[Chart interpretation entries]
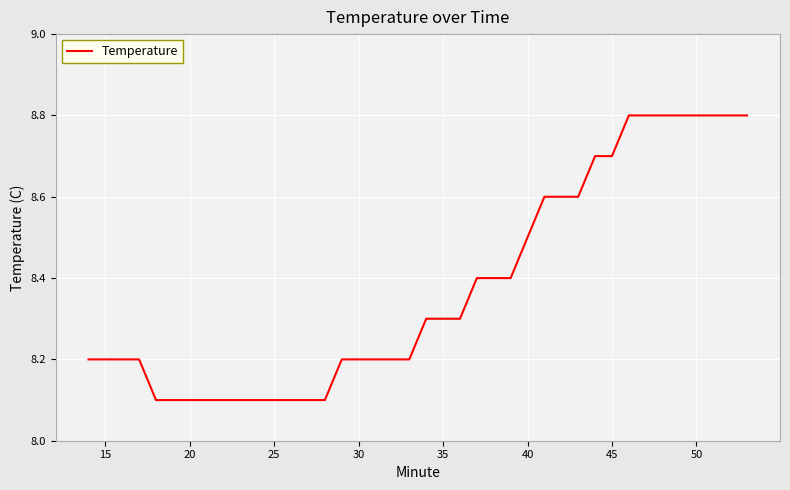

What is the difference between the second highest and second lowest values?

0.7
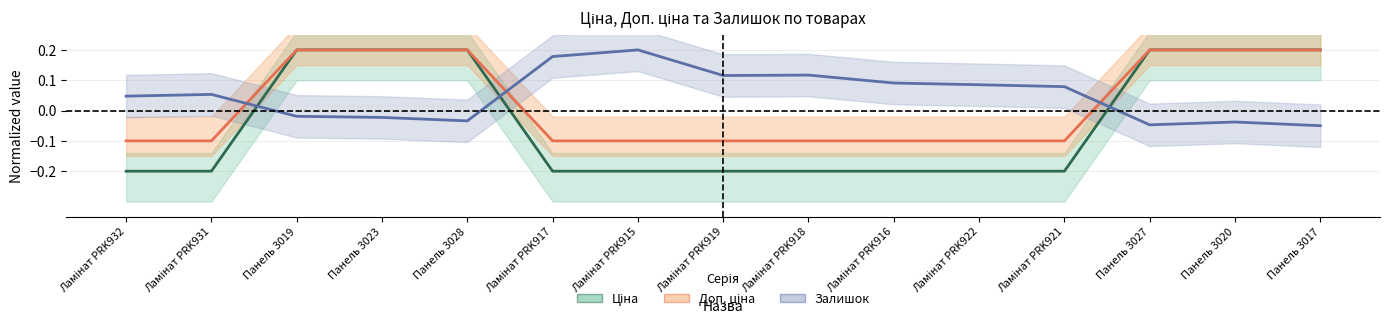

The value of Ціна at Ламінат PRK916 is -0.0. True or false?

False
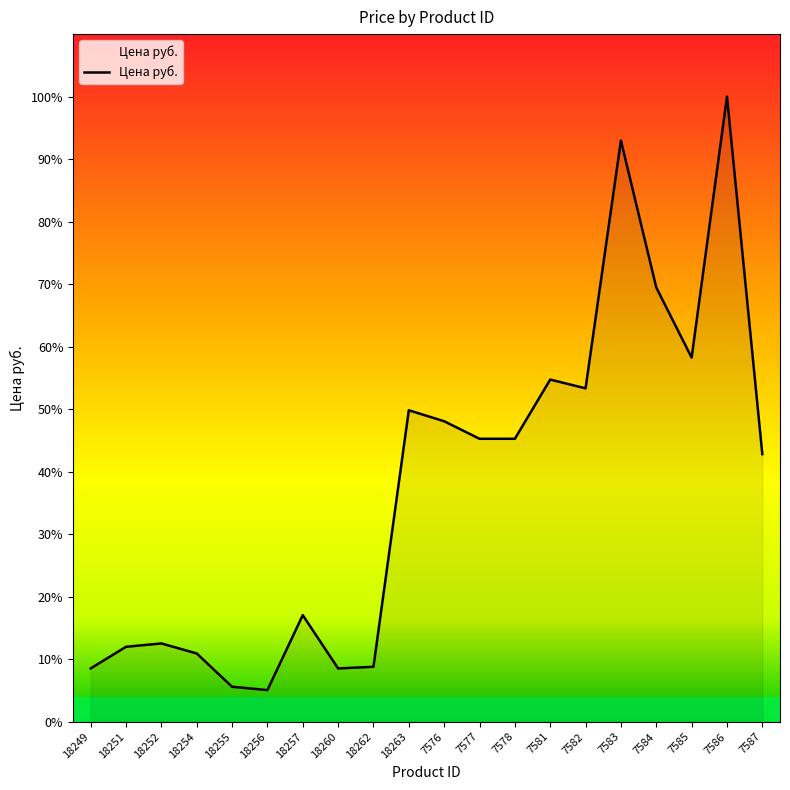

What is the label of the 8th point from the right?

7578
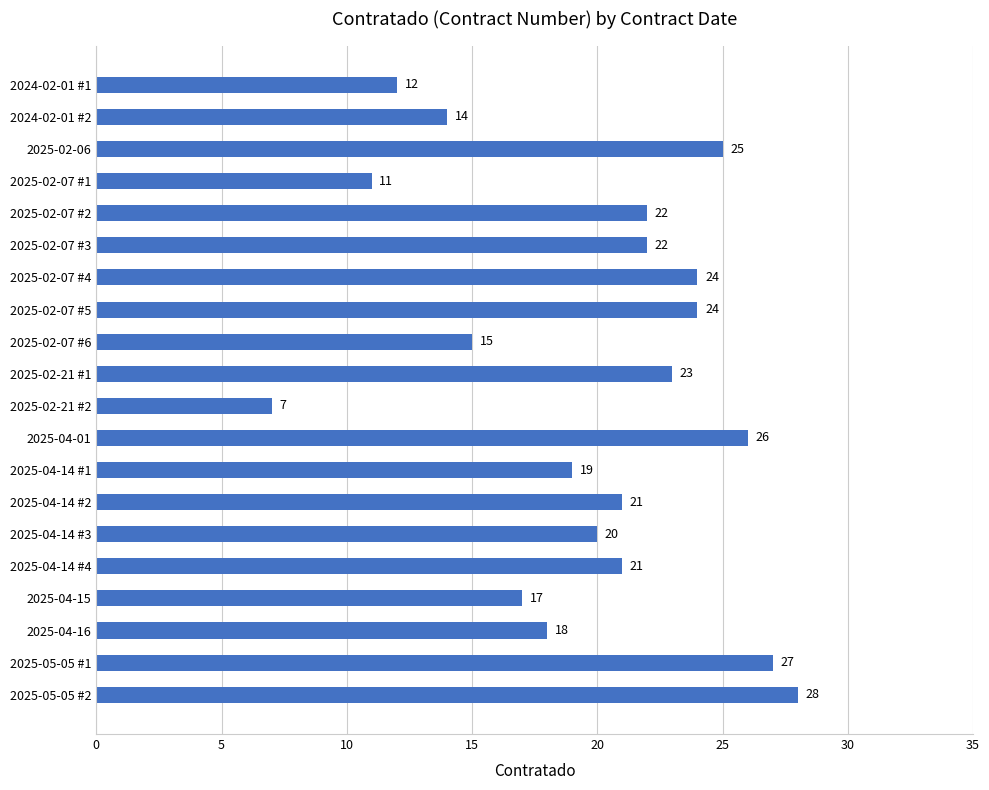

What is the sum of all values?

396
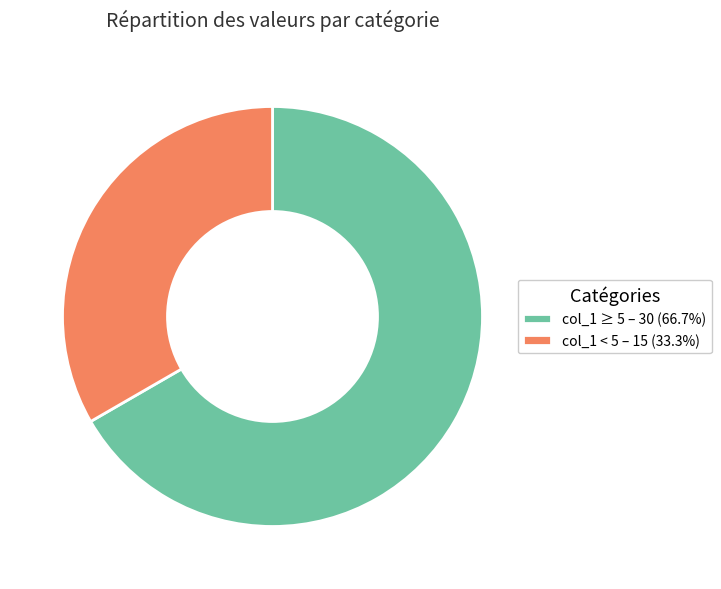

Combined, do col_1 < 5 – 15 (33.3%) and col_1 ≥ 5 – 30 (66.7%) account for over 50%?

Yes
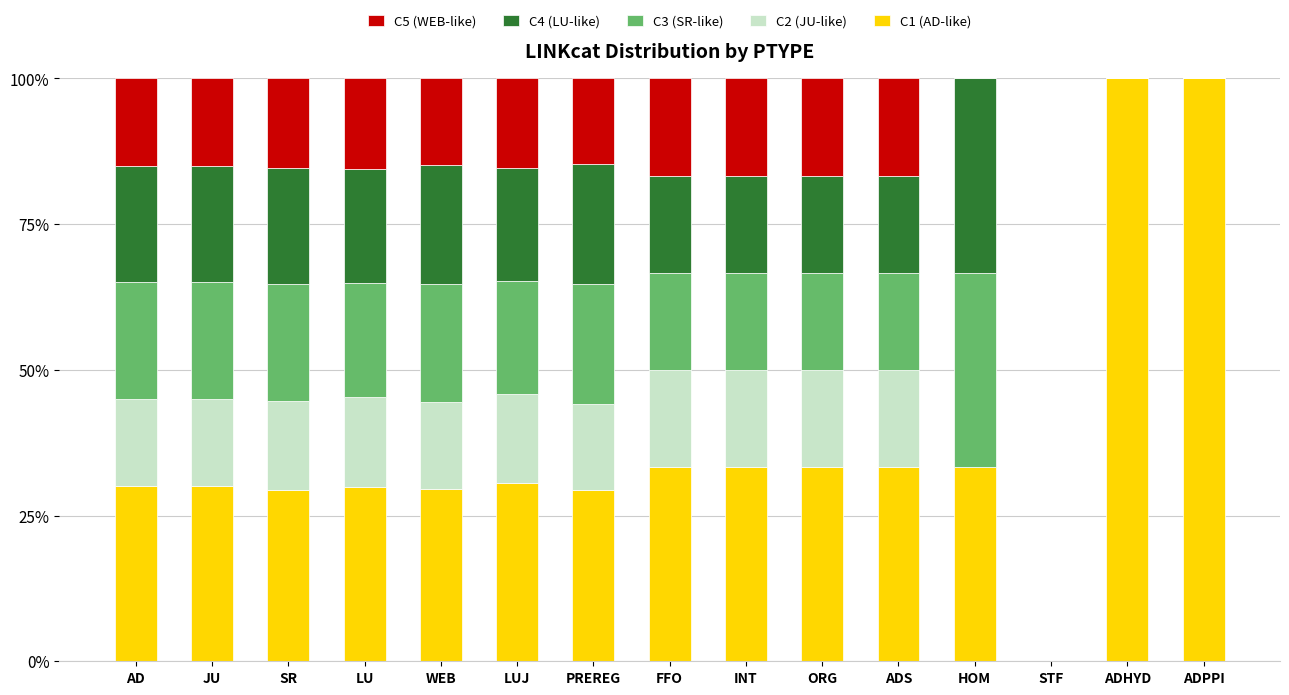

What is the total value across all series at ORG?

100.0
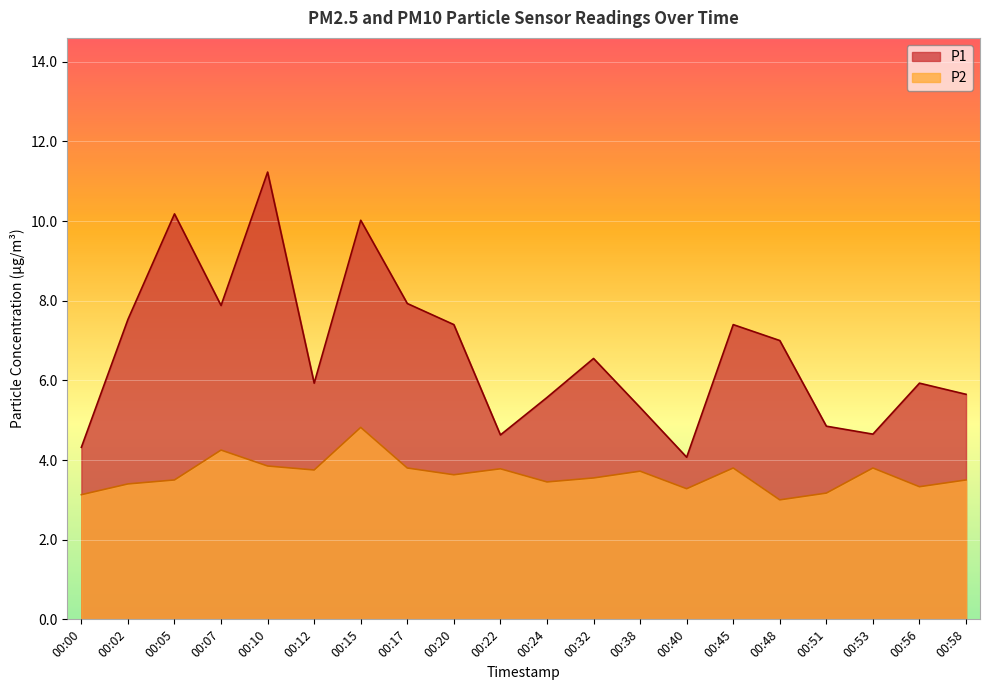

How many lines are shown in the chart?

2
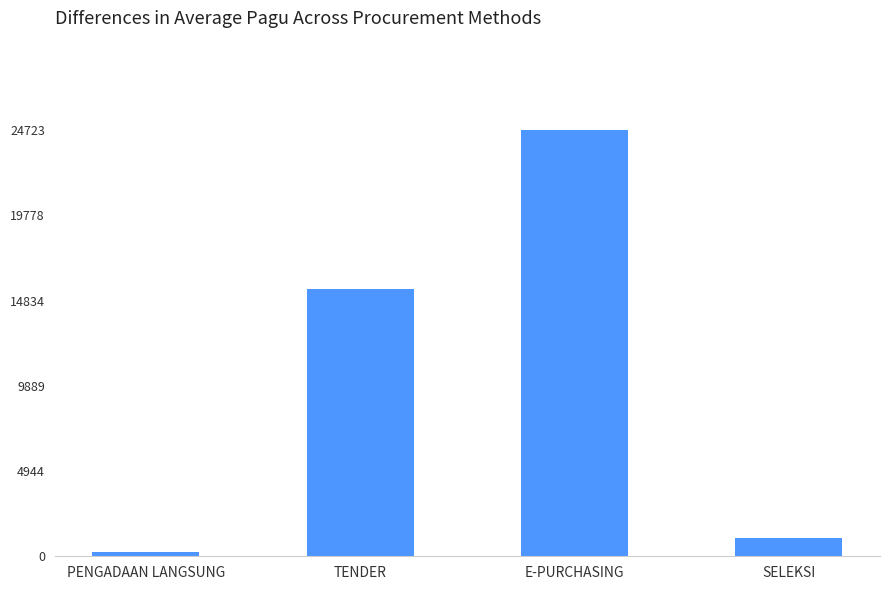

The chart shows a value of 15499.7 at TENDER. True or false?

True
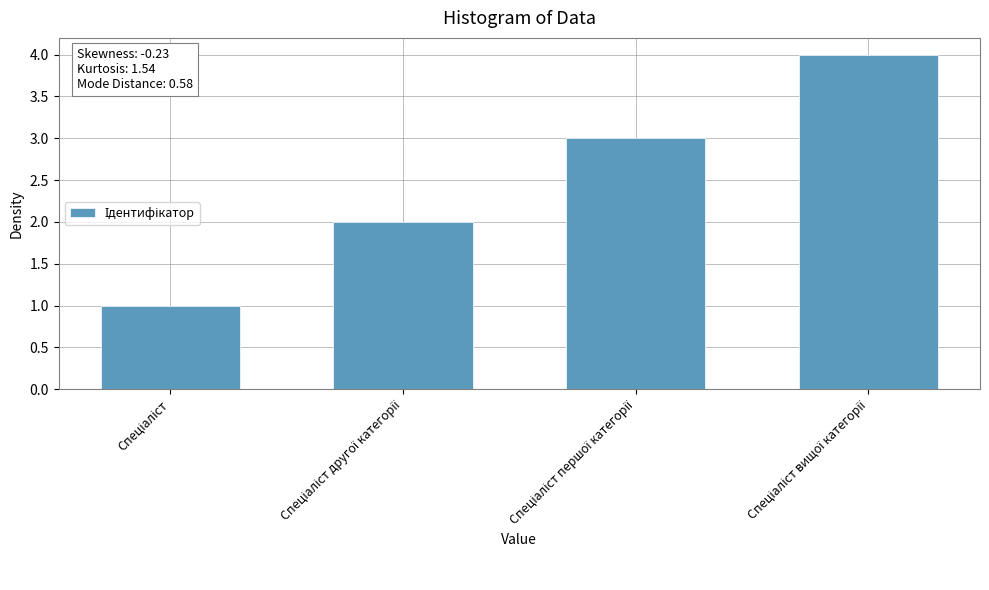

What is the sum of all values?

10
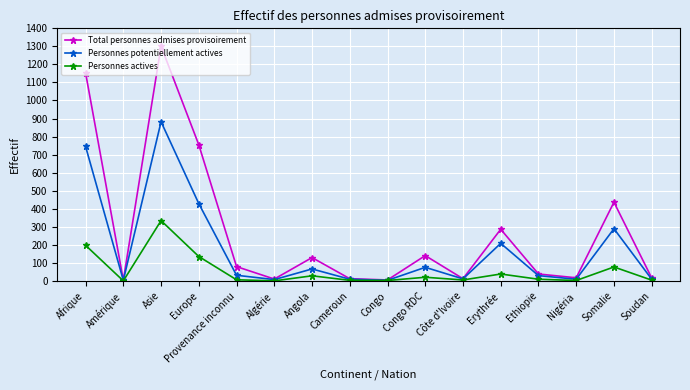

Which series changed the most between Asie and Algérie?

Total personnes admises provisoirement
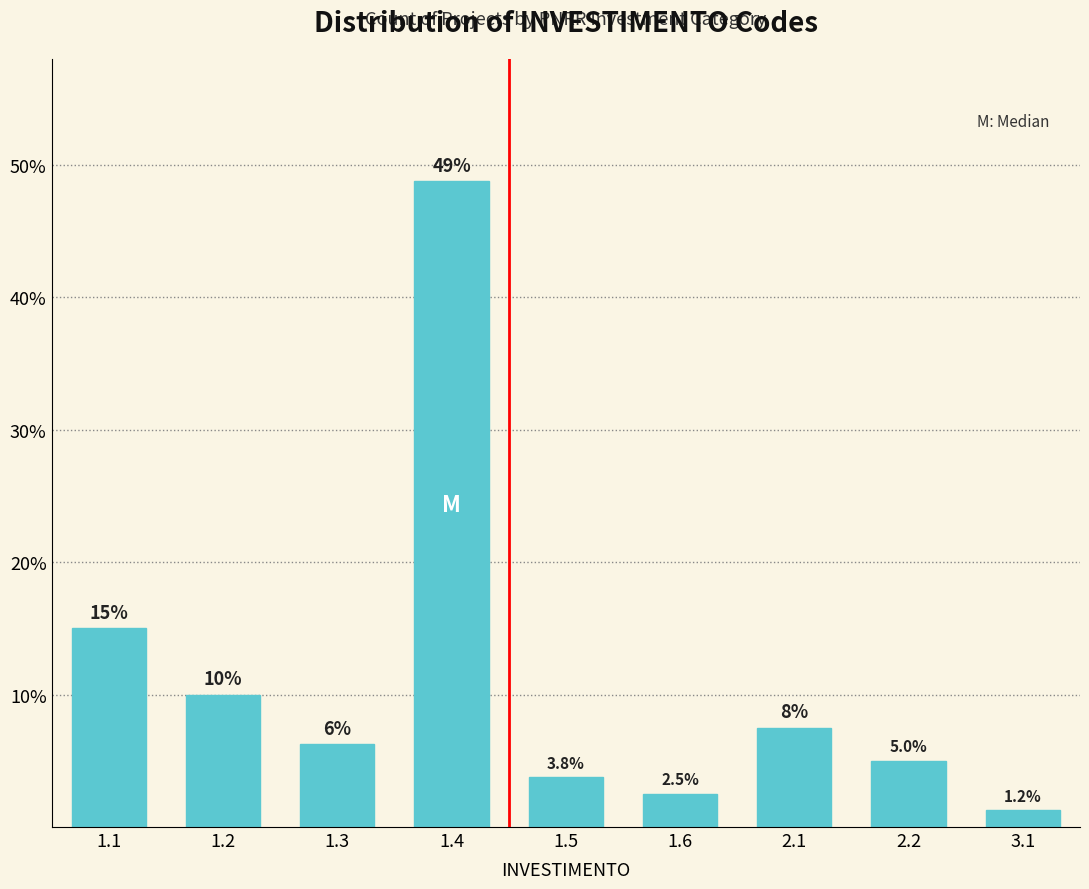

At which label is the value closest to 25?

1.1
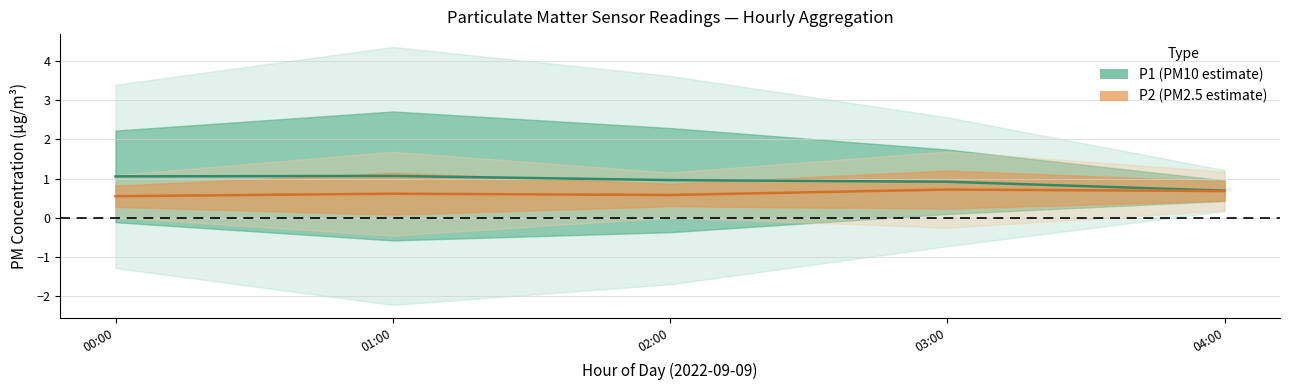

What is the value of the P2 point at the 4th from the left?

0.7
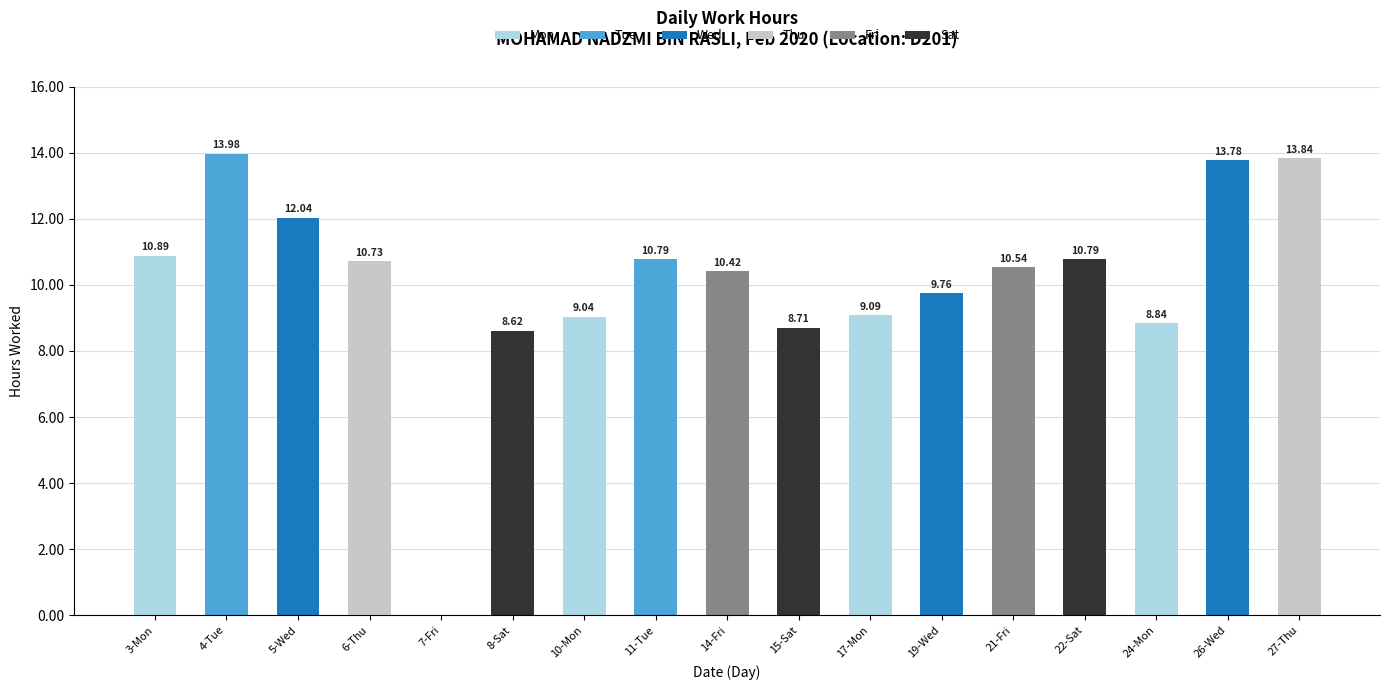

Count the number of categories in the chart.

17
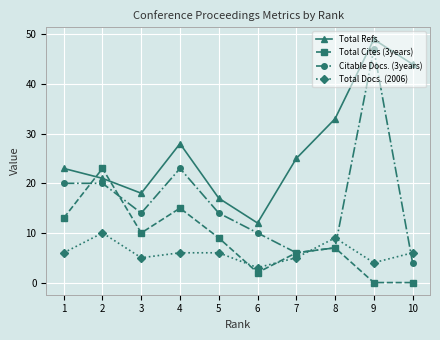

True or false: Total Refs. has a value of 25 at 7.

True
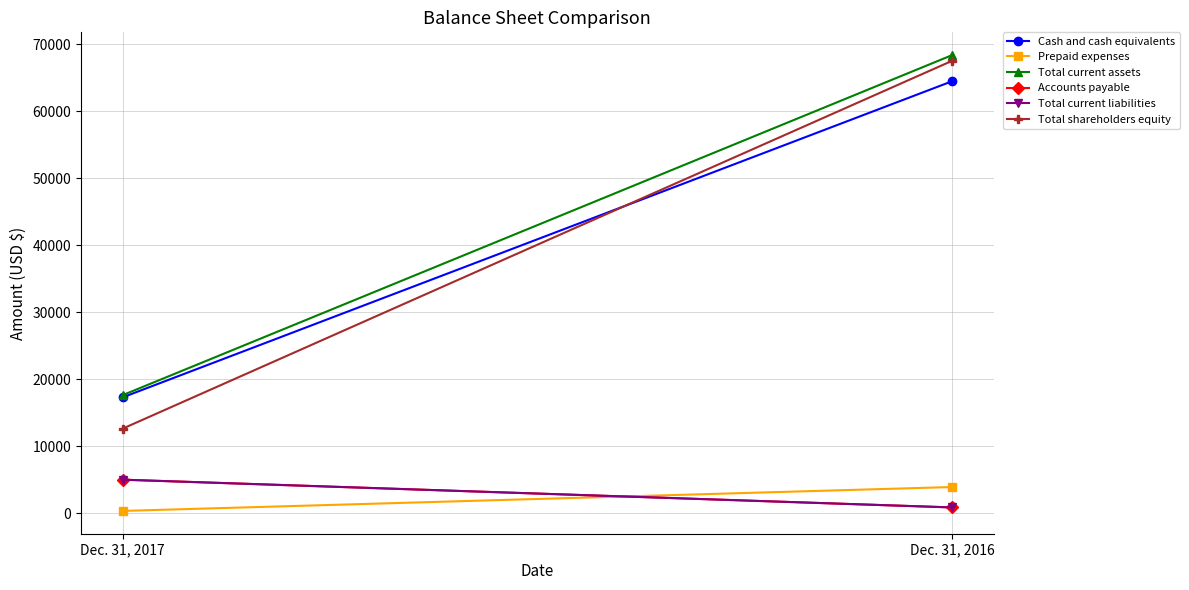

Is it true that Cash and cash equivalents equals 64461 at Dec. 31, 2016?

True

Work task: Find every line in the entries above that contains the word "label", matching case exactly, and copy each of those lines.

Problem solution:
What is the label of the 8th point from the right?
At which label is the value closest to 25?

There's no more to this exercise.